Banks and health insurers have driven the Australian share market to a near 12-year high after the government’s re-election ended the threat of dividend imputation changes, increased regulatory scrutiny and capped premiums.
Shares in the big four banks surged by between 5.7 and 7.6 per cent, and health insurer gains hit double digits, as investors reacted to the defeat of a Labor party that had promised extra intervention.
The benchmark ASX200 jumped as much as 1.7 per cent to 6,475.5 points, its highest level since December 2007.
The financial sector was still up more than 5.1 per cent at 13: 10 AEST on Monday, a relief rally even larger than that which followed February’s release of the royal commission final report.
The ruling LNP, which only called the financial services royal commission reluctantly, is perceived by investors to be friendlier to the banking industry.

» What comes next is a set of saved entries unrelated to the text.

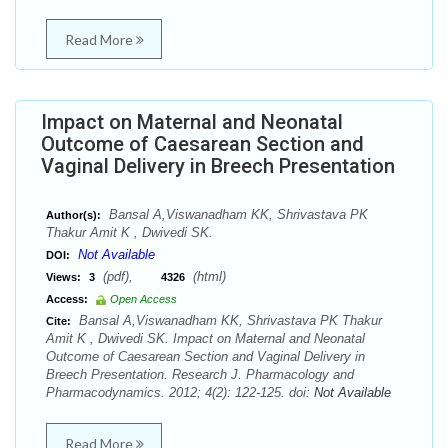
Read More
Impact on Maternal and Neonatal
Outcome of Caesarean Section and
Vaginal Delivery in Breech Presentation
Bansal A,Viswanadham KK, Shrivastava PK
Author(s):
Thakur Amit K , Dwivedi SK.
Not Available
DOI:
(pdf),
(html)
Views:
3
4326
Access:
Open Access
Bansal A,Viswanadham KK, Shrivastava PK Thakur
Cite:
Amit K , Dwivedi SK. Impact on Maternal and Neonatal
Outcome of Caesarean Section and Vaginal Delivery in
Breech Presentation. Research J. Pharmacology and
Pharmacodynamics. 2012; 4(2): 122-125. doi:
Not Available
Read More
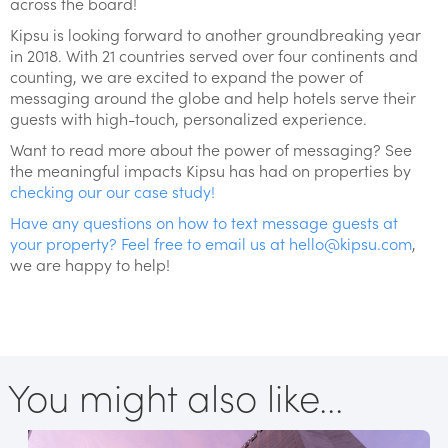
across the board!
Kipsu is looking forward to another groundbreaking year
in 2018. With 21 countries served over four continents and
counting, we are excited to expand the power of
messaging around the globe and help hotels serve their
guests with high-touch, personalized experience.
Want to read more about the power of messaging? See
the meaningful impacts Kipsu has had on properties by
checking our our case study!
Have any questions on how to text message guests at
your property? Feel free to email us at
hello@kipsu.com
,
we are happy to help!
You might also like...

“Investors won’t need to work through the consequences of the Labor Party’s proposed changes to negative gearing, franking credits and taxation scales,” CommSec chief economist Craig James said.
Fully franked bank dividends would have been less valuable to investors if Labor had intervened on dividend imputation – changes the coalition portrayed as a tax – while the opposition was also seen as more likely to raise the federal banking levy.
Another worry for the big banks had been the impact on the housing market of any restrictions to negative gearing on investment properties, but they can now look forward to proposed assistance for first-home buyers that may stimulate mortgage demand.
“With negative gearing now off the table, the medium-term outlook for housing is a little less negative,” JP Morgan strategist Ben K Jarman said.
“We wouldn’t, however, expect much of an immediate lift.”
With Labor’s threat of a two per cent cap on annual premium increases for the next two years now out of the way, NIB shares jumped 12.1 per cent and those in Medibank Private weren’t far behind at 10.8 per cent higher.
The Reserve Bank must now factor in the LNP’s surprise win and its possible impact on economic growth when it mulls whether to deliver the cut in the cash rate it has implied could be on the way.
“The question is whether the Reserve Bank waits for the ‘natural’ lifting of economic activity post-election or whether it believes that an extra kick along is required,” Mr James said.
Royal Bank of Canada head of Australian and New Zealand FIC strategy Su-Lin Ong said the near-term implications for the RBA over the next three to six months are limited, with the rate still likely to be cut from 1.5 to 1.0 per cent by the end of the year.
“To our mind and given market pricing, the key debate remains whether the cash rate will move sub 1.0 per cent,” Ms Ong said.
The RBA will give an insight to its pre-election thinking on Tuesday with the release of the minutes from its May board meeting.